Now, as the economy convalesces, disability inequality remains entrenched and endemic. Our disabled population face multiple barriers to equality; barriers to education, employment and access to goods and services; barriers likely to be reinforced by the coming spending squeezes. Disabled people are heavily dependent on the public sector not only for its services, but also for employment – nearly a third of disabled workers work in the public sector. In a report released last year, Leonard Cheshire Disability warned: “a programme of public spending cuts would clearly have a disastrous impact on disabled people…further undermining employment opportunities, independence and quality of life”.
Labour’s record on disability discrimination cannot be disregarded. The last decade witnessed employment rates rise, legislation fortified, support systems strengthened. Now, prior to one of the most anticipated elections in recent memory, Labour has, belatedly but thankfully, produced something in the way of a coherent policy programme for tackling disability inequality – one that finally transcends traditional tendencies to typecast disability as a ‘health issue’. It’s long overdue; but it is very welcome nonetheless.
That said though, the left’s agenda on disability equality remains relatively tame. It lacks the aggression – audacity, even – requisite to remove an otherwise indelible stain on the fabric of a good society. Employment rates have increased (a little), but still studies show that employers are twice as likely to offer interviews to non-disabled candidates as they are to equally eligible disabled people. More than half our disabled workers are said to have experienced discrimination in the workplace, and the government lacks any standard measure for monitoring whether the laws they legislated are followed by employers.
However, monitoring mechanisms and act amendments are not enough. Disability inequality transcends socio-cultural domains as well as economic ones. Contrary to the Conservatives’ claims, Britain isn’t Baltimore nor is it broken. Yet, one in ten people with disabilities claim to be victims of hate crime. For many disabled people, abuse and humiliation are experiences that are all too real and all too recent.
Tackling disability inequality requires not just a change in policy, but a seismic shift in social attitudes. By no means will this be straightforward – research reveals that negative attitudes towards disability can develop in children as young as four. But a clear, bold blueprint, working on a multitude of levels at once, is paramount if Labour is to be the architects of a ‘future fair for all’.
Such a strategy would need to account for not only the earning handicap (the effect disability has on the ability to earn an income) but, also the ‘conversion handicap’ (the amount a person must spend on services to achieve a good standard of living) – as recently outlined by Sen himself. A disabled person’s income may place them on or above the poverty line, but once we factor in the impact of the conversion handicap, many fall well below this measure. At present, official poverty figures make no consideration of this gross disadvantage.
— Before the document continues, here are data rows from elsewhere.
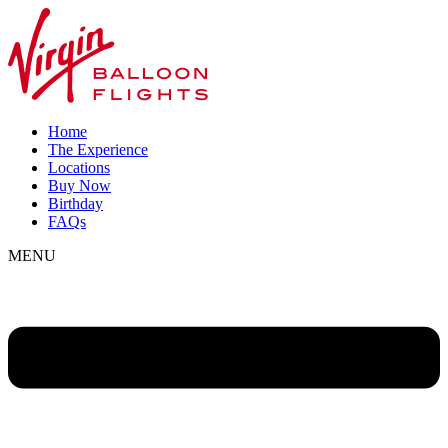
Home
The Experience
Locations
Buy Now
Birthday
FAQs
MENU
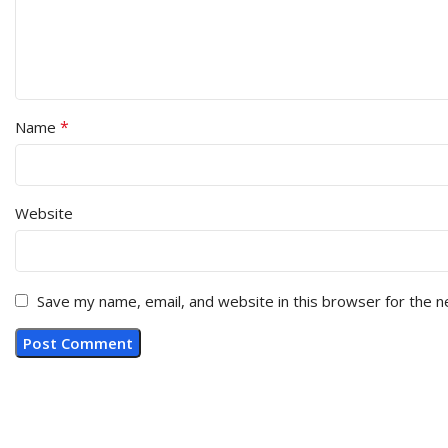
*
Name
Website
Save my name, email, and website in this browser for the 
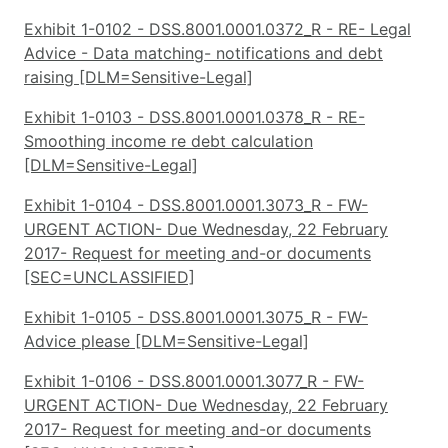
Exhibit 1-0102 - DSS.8001.0001.0372_R - RE- Legal
Advice - Data matching- notifications and debt
raising [DLM=Sensitive-Legal]
Exhibit 1-0103 - DSS.8001.0001.0378_R - RE-
Smoothing income re debt calculation
[DLM=Sensitive-Legal]
Exhibit 1-0104 - DSS.8001.0001.3073_R - FW-
URGENT ACTION- Due Wednesday, 22 February
2017- Request for meeting and-or documents
[SEC=UNCLASSIFIED]
Exhibit 1-0105 - DSS.8001.0001.3075_R - FW-
Advice please [DLM=Sensitive-Legal]
Exhibit 1-0106 - DSS.8001.0001.3077_R - FW-
URGENT ACTION- Due Wednesday, 22 February
2017- Request for meeting and-or documents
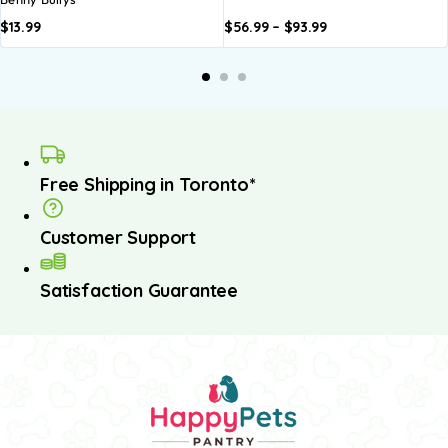
$
13.99
$
56.99
–
$
93.99
Add to
Add to
basket
basket
Free Shipping in Toronto*
Customer Support
Satisfaction Guarantee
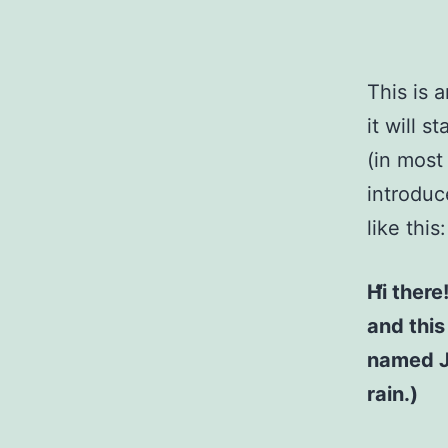
This is 
it will 
(in most
introduc
like this:
Hi there
and this
named Ja
rain.)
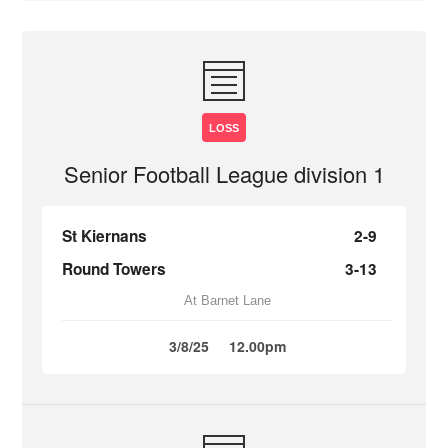
LOSS
Senior Football League division 1
St Kiernans
2-9
Round Towers
3-13
At Barnet Lane
3/8/25
12.00pm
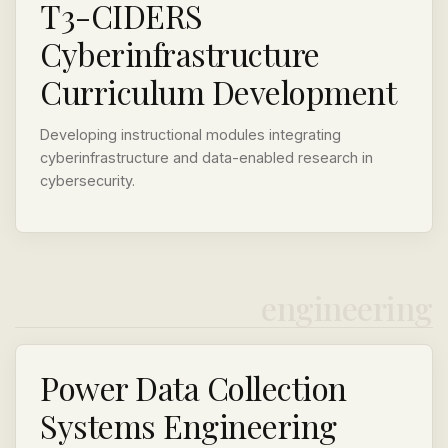
T3-CIDERS
Cyberinfrastructure
Curriculum Development
Developing instructional modules integrating
cyberinfrastructure and data-enabled research in
cybersecurity.
engineering
Power Data Collection
Systems Engineering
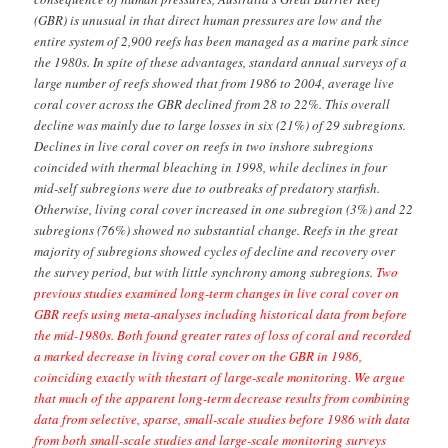
the survey period, but with little synchrony among subregions.
Two
previous studies examined long-term changes in live coral cover on
GBR reefs using meta-analyses including historical data from before
the mid-1980s. Both found greater rates of loss of coral and recorded
a marked decrease in living coral cover on the GBR in 1986,
coinciding exactly with thestart of large-scale monitoring. We argue
that much of the apparent long-term decrease results from combining
data from selective, sparse, small-scale studies before 1986 with data
from both small-scale studies and large-scale monitoring surveys
after that date. The GBR has clearly been changed by human
activities and live coral cover has declined overall, but losses of
coral in the past 40–50 years have probably been overestimated.
For several reasons listed below, I think the main conclusion of
Sweatman et al is unsupported once you consider the scientific
record as a whole.
1) There is much more pre-1986 data available than
Sweatman et al suggest
Our study alone (Bruno and Selig) includes data from 154
surveys of reefs across the Indo Pacific performed between just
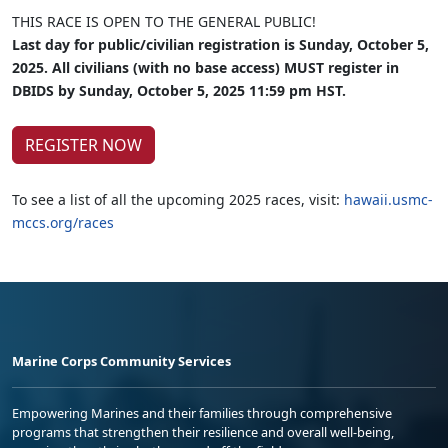
THIS RACE IS OPEN TO THE GENERAL PUBLIC!
Last day for public/civilian registration is Sunday, October 5,
2025. All civilians (with no base access) MUST register in
DBIDS by Sunday, October 5, 2025 11:59 pm HST.
REGISTER NOW
To see a list of all the upcoming 2025 races, visit:
hawaii.usmc-
mccs.org/races
Marine Corps Community Services
Empowering Marines and their families through comprehensive
programs that strengthen their resilience and overall well-being,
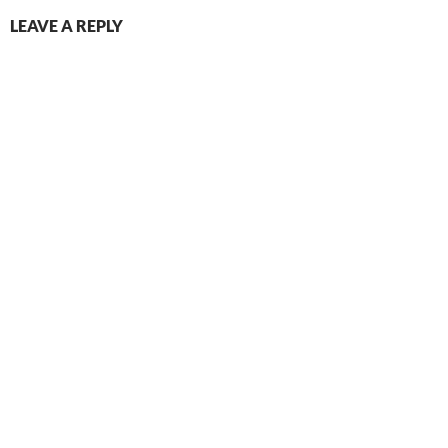
LEAVE A REPLY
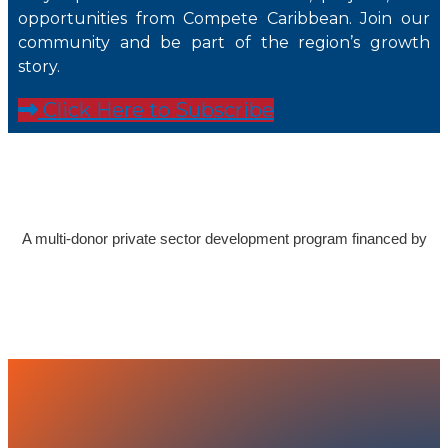
opportunities from Compete Caribbean. Join our
community and be part of the region’s growth
story.
Click Here to Subscribe
A multi-donor private sector development program financed by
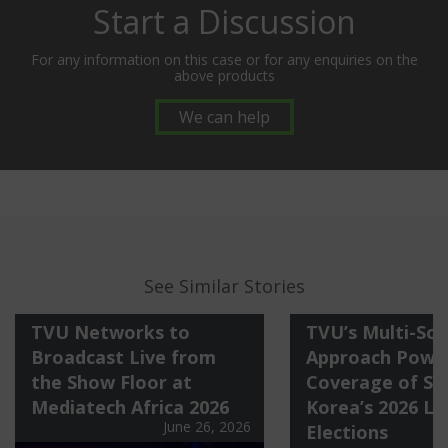
Start a Discussion
For any information on this case or for any enquiries on the
above products
We can help
See Similar Stories
TVU Networks to
TVU’s Multi-Sol
Broadcast Live from
Approach Power
the Show Floor at
Coverage of So
Mediatech Africa 2026
Korea’s 2026 Lo
June 26, 2026
Elections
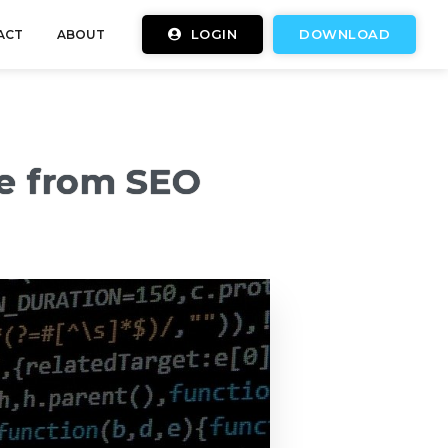
LOGIN
DOWNLOAD
ACT
ABOUT
te from SEO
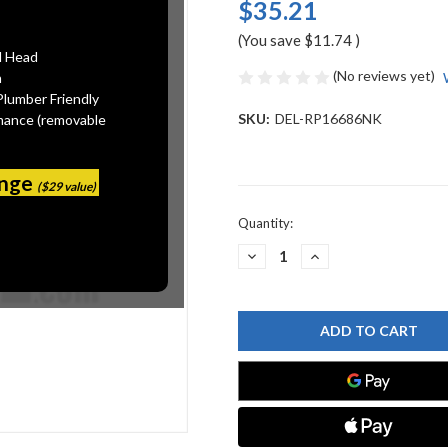
$35.21
(You save
$11.74
)
l Head
(No reviews yet)
n
Plumber Friendly
SKU:
DEL-RP16686NK
mance (removable
ange
($29 value)
Current
Quantity:
Stock:
DECREASE
INCREASE
QUANTITY
QUANTITY
OF
OF
DELTA
DELTA
RP16686NK
RP16686NK
DELTA
DELTA
OTHER:
OTHER:
STOPPER
STOPPER
ASSEMBLY
ASSEMBLY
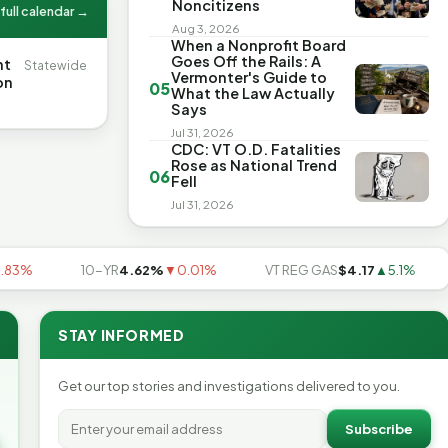
Noncitizens
full calendar →
Aug 3, 2026
When a Nonprofit Board
Goes Off the Rails: A
nt
Statewide
Vermonter's Guide to
on
05
What the Law Actually
Says
Jul 31, 2026
CDC: VT O.D. Fatalities
Rose as National Trend
06
Fell
Jul 31, 2026
10-YR
4.62%
▼0.01%
VT REG GAS
$4.17
▲5.1%
US
STAY INFORMED
Get our top stories and investigations delivered to you.
Subscribe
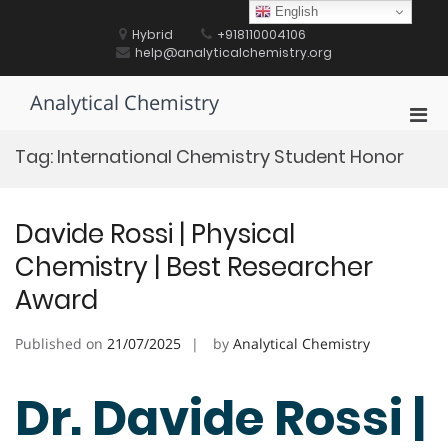
Skip
English
to
Hybrid
+918110004106
content
help@analyticalchemistry.org
Analytical Chemistry
Pri
Men
Tag:
International Chemistry Student Honor
for
Mobi
Davide Rossi | Physical
Chemistry | Best Researcher
Award
Published on
21/07/2025
by
Analytical Chemistry
Dr. Davide Rossi |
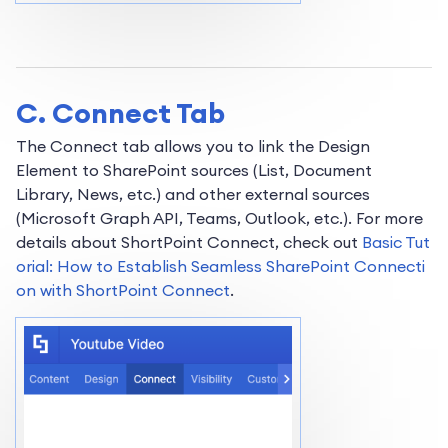
C. Connect Tab
The Connect tab allows you to link the Design
Element to SharePoint sources (List, Document
Library, News, etc.) and other external sources
(Microsoft Graph API, Teams, Outlook, etc.). For more
details about ShortPoint Connect, check out
Basic Tut
orial: How to Establish Seamless SharePoint Connecti
on with ShortPoint Connect
.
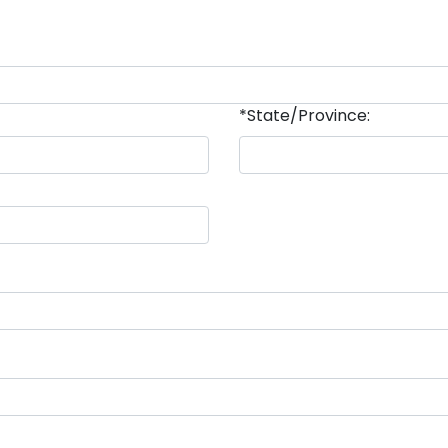
*State/Province:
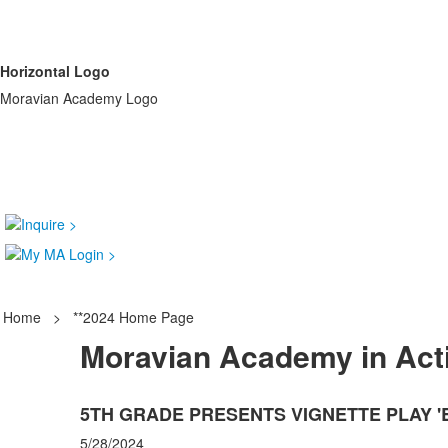
Horizontal Logo
Moravian Academy Logo
Home
>
**2024 Home Page
Moravian Academy in Act
5TH GRADE PRESENTS VIGNETTE PLAY 
5/28/2024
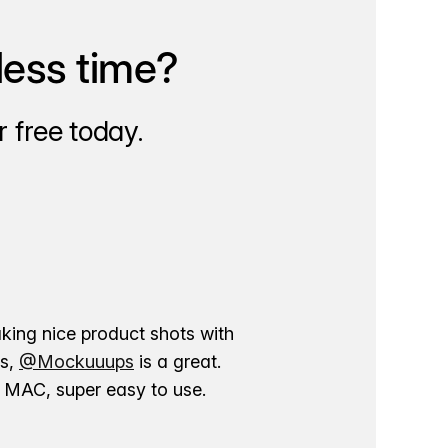
less time?
 free today.
aking nice product shots with
ns,
@Mockuuups
is a great.
ur MAC, super easy to use.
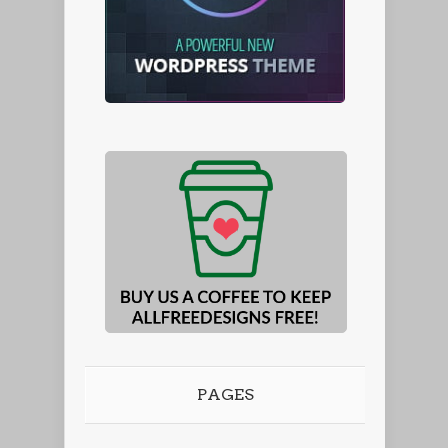
PAGES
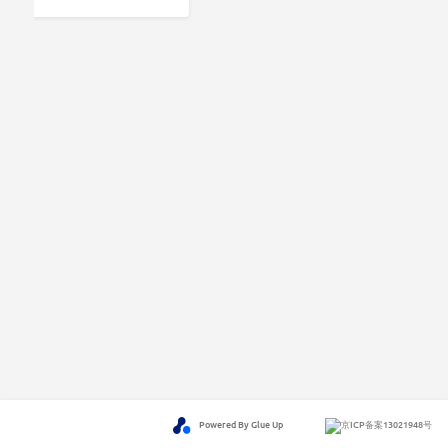
Powered By Glue Up
京ICP备案13021948号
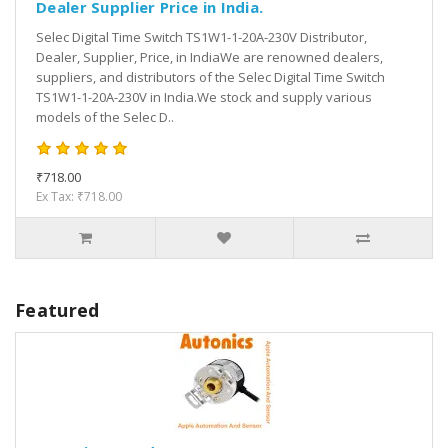
Dealer Supplier Price in India.
Selec Digital Time Switch TS1W1-1-20A-230V Distributor,
Dealer, Supplier, Price, in IndiaWe are renowned dealers,
suppliers, and distributors of the Selec Digital Time Switch
TS1W1-1-20A-230V in India.We stock and supply various
models of the Selec D..
₹718.00
Ex Tax: ₹718.00
Featured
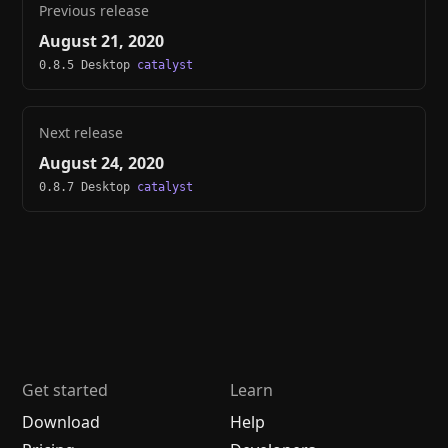
Previous release
August 21, 2020
0.8.5 Desktop
catalyst
Next release
August 24, 2020
0.8.7 Desktop
catalyst
Get started
Learn
Download
Help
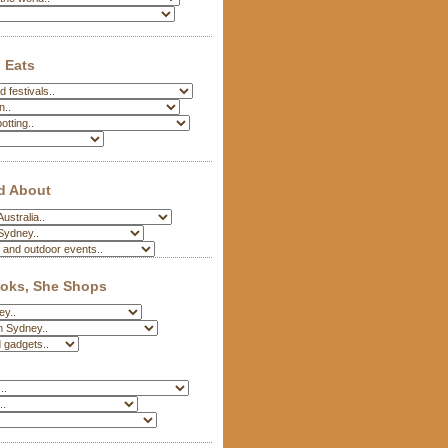
 Eats
d About
oks, She Shops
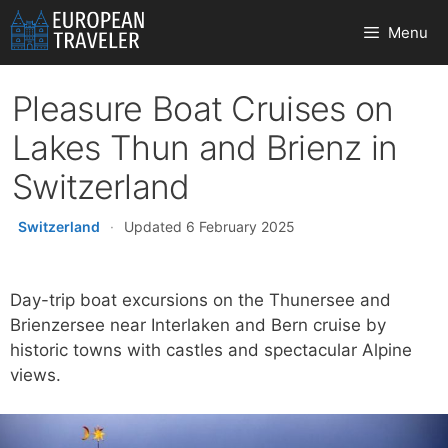
Skip
Menu
to
content
Pleasure Boat Cruises on
Lakes Thun and Brienz in
Switzerland
Switzerland
·
Updated 6 February 2025
Day-trip boat excursions on the Thunersee and
Brienzersee near Interlaken and Bern cruise by
historic towns with castles and spectacular Alpine
views.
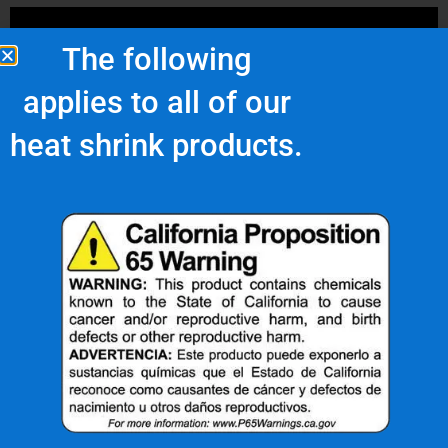
The following
applies to all of our
heat shrink products.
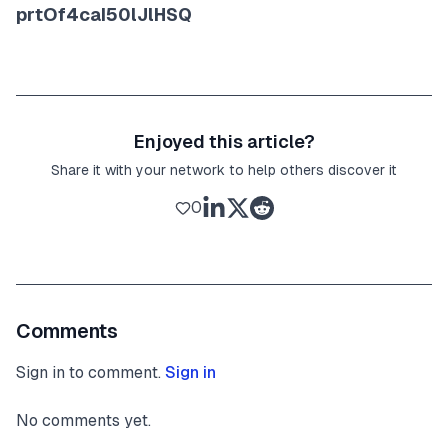
prtOf4caI50lJlHSQ
Enjoyed this article?
Share it with your network to help others discover it
0
Comments
Sign in to comment.
Sign in
No comments yet.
The American clergyman Harry Emerson Fosdick once said: “Rebellion against your handicaps gets you nowhere. Self-pity gets you nowhere. One must have the adventurous daring to accept oneself as a bundle of possibilities and undertake the most interesting game in the world – making the most of one’s best.” Policymakers, who have for too long overlooked and oversimplified the rights, needs and interests of disabled people, would do well to note Fosdick’s wisdom and inject some aggression, some assertiveness, some ‘adventurous daring’ into helping those less able to make the most of one’s best and live their version of a good life. For, as Sen says, it is precisely here the state and society cannot escape responsibility.
For Labour, this election presents a perfect opportunity to project a more hopeful vision for some 10 million people with an aggressive strategy on disability poverty.